As an economic and cultural centre, the area is known for its cultural and historical heritage, (the Gothic church, two manor houses, exhibitions of the art colony "Hinko Juhn"). Našice plays a role in business and excursionist tourism. The park by both of the Pejačević manors (horticultural monument). The private zoo of the Bizik family in nearby in Markovac Našički as well as the surroundings at the foot of the Krndija hill emphasize the importance of natural environment.

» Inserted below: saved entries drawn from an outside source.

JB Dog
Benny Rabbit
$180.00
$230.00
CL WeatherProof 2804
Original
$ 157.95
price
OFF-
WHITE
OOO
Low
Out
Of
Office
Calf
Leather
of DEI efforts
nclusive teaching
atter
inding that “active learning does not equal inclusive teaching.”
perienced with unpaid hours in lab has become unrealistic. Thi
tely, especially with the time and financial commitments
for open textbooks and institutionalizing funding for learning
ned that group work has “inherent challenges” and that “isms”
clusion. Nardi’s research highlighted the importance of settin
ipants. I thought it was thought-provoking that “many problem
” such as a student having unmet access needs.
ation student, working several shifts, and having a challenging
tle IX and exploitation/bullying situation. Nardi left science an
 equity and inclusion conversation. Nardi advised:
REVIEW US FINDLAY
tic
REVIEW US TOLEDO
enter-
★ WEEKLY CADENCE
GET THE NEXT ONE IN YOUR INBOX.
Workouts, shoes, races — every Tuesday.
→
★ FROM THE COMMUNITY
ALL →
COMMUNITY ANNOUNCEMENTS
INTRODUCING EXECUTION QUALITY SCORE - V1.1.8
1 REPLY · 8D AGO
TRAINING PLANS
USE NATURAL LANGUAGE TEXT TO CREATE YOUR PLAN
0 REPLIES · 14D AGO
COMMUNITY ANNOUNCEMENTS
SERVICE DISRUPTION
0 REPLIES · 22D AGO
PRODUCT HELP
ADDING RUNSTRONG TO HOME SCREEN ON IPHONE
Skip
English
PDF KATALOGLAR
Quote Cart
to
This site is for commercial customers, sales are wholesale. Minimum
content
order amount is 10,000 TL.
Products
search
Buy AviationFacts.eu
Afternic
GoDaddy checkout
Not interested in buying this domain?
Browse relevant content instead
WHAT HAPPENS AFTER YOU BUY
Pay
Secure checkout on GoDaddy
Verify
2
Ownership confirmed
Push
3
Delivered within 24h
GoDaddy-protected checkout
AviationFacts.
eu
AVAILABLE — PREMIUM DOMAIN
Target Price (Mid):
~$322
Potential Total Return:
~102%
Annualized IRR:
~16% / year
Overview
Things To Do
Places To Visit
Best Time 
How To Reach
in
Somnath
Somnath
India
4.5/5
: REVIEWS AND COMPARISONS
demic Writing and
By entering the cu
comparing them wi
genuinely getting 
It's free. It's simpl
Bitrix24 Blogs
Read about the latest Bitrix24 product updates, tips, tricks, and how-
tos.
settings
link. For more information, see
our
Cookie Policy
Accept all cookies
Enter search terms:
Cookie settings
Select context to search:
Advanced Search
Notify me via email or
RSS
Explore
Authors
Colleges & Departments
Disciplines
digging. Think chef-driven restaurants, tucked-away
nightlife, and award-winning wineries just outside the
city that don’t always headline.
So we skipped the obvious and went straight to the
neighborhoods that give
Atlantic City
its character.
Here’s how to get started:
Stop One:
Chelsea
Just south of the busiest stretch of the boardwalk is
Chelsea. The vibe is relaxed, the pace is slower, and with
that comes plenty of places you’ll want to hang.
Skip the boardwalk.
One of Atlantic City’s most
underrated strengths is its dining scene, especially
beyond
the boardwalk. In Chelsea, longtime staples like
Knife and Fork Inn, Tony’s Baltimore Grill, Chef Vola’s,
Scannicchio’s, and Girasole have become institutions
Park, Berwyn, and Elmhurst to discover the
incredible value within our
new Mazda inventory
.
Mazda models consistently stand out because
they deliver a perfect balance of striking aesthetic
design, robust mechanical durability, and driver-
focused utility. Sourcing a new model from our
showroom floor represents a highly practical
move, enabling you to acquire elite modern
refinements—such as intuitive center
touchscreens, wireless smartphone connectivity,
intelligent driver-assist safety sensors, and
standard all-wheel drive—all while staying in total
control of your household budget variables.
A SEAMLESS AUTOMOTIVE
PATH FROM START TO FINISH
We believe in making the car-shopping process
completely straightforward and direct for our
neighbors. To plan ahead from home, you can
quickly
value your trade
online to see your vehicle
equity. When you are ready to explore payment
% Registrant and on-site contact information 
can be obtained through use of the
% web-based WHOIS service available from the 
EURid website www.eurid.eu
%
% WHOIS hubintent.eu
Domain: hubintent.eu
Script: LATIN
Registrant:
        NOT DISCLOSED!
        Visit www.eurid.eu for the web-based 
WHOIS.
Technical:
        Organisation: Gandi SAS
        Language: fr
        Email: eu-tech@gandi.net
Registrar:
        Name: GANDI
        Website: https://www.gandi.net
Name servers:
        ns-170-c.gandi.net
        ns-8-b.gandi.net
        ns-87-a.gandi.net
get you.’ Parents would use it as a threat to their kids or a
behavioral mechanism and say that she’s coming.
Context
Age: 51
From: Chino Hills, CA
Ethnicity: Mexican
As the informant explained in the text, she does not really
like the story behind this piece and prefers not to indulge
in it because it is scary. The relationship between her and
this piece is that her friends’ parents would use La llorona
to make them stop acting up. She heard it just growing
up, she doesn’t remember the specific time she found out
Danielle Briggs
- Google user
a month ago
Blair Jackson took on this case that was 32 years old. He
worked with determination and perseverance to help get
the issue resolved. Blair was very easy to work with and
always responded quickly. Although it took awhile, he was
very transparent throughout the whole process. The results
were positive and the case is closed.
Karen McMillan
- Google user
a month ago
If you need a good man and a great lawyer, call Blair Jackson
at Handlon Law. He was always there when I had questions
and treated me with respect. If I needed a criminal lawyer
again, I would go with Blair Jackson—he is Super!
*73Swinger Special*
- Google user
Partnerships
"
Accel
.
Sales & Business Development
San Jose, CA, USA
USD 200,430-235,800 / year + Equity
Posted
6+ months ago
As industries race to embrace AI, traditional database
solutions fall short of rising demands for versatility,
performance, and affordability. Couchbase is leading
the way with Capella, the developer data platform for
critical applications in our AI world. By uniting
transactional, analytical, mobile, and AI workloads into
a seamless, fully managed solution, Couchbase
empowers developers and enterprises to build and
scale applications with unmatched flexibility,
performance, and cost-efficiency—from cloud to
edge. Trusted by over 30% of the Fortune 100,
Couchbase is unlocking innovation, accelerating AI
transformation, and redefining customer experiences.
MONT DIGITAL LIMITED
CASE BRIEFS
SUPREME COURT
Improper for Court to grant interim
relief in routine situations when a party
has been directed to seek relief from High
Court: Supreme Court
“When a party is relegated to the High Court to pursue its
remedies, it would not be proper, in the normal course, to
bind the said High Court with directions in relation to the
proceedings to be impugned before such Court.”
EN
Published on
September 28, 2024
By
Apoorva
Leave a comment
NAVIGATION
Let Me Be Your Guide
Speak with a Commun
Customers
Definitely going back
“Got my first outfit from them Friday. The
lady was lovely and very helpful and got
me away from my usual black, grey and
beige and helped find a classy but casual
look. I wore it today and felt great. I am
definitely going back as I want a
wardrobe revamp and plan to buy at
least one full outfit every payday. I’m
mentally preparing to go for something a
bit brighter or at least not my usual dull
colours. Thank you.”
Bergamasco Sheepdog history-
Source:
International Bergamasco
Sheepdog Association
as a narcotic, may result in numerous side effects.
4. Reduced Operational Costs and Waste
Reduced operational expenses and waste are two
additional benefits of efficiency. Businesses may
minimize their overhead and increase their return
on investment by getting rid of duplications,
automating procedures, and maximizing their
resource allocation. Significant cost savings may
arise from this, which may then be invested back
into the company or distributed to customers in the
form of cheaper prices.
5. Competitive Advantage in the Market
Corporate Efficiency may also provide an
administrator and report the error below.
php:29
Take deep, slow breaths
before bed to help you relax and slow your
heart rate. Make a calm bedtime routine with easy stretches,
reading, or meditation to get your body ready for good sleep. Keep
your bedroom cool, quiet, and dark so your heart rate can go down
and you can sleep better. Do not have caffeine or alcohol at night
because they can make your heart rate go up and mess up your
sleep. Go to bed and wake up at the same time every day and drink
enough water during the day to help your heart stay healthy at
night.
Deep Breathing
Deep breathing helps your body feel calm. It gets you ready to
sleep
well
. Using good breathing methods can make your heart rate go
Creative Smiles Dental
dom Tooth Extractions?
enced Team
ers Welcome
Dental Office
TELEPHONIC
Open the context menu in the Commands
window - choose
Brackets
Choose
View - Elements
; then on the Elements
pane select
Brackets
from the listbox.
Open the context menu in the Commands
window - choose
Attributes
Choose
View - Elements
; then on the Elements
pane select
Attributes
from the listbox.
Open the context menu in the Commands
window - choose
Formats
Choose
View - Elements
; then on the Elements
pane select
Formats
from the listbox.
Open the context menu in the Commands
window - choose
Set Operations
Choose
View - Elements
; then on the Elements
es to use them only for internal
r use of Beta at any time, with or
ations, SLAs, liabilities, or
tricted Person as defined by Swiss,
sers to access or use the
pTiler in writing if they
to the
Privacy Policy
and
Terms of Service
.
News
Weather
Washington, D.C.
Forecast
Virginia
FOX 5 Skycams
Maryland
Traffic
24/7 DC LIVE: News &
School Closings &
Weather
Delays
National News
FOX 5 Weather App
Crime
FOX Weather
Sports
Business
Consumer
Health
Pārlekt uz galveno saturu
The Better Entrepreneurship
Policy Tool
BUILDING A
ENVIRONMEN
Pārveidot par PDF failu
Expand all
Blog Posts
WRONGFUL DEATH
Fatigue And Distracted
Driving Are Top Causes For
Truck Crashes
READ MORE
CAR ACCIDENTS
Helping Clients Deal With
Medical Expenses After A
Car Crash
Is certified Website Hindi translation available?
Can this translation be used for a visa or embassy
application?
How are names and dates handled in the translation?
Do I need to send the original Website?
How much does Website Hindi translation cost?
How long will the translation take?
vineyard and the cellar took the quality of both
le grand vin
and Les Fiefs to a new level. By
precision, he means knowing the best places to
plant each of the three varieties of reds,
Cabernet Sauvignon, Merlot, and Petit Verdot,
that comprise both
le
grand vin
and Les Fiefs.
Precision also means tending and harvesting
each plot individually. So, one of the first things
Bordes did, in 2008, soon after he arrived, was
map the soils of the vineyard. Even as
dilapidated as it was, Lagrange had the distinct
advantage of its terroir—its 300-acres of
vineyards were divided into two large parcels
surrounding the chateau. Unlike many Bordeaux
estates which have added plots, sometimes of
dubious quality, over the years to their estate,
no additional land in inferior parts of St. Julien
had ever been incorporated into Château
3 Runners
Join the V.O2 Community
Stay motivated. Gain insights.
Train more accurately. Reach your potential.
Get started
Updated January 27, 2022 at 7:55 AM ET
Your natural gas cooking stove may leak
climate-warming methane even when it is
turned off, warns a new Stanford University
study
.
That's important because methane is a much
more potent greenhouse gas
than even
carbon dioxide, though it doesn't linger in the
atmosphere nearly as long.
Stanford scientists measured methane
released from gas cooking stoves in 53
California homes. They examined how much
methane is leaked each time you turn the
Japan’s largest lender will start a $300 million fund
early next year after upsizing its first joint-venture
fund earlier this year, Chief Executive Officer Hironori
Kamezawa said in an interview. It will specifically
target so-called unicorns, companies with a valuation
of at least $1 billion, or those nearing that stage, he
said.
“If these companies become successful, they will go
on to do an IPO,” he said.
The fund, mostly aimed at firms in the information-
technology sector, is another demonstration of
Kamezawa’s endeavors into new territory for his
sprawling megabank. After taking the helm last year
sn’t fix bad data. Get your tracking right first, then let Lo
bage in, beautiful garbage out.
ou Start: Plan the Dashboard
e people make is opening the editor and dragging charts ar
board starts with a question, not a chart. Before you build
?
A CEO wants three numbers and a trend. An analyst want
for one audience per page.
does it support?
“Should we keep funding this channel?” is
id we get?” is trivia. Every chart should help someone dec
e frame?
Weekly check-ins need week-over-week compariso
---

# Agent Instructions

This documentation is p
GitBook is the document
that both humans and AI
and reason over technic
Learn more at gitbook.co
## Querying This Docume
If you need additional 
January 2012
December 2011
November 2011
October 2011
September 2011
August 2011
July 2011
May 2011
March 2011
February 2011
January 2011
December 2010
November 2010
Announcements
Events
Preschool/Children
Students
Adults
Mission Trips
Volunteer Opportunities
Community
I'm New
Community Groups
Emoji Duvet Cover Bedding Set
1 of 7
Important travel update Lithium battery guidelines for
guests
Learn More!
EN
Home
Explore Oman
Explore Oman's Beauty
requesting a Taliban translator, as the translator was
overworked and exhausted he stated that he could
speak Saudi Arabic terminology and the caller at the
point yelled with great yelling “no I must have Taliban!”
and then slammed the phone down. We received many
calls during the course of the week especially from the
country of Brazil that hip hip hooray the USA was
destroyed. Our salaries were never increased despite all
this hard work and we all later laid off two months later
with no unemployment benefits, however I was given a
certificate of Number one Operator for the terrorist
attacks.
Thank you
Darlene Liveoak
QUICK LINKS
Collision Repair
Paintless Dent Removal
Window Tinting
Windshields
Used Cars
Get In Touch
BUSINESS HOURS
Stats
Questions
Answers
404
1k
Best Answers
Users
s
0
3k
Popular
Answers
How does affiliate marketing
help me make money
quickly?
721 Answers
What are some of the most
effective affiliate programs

The town has an official memorial-area Crni Potok, dedicated to Croatian quisling soldiers and civilians killed at the site by members of the Yugoslav Partisans. The site is commemorated annually on the third Saturday in June.

==Sports==
Sports opportunities comprise tennis court, a football ground with accompanying facilities, and boating on the local waters. Footballers from Našice include AEK Athens defender Domagoj Vida midfielder Danijel Pranjić and Danijel Stojanović. Football club NK NAŠK plays in Croatian Third Football League. Našice is proudest of its handball team RK Nexe. Currently, RK Nexe competes in the Premijer liga and the Croatian Handball Cup as well in the SEHA League and in the EHF Cup.

The local chapter of the HPS, HPD "Petrov Vrh", was founded in mid-1936. Membership rose to 18 in 1937 under president Petar Rohr.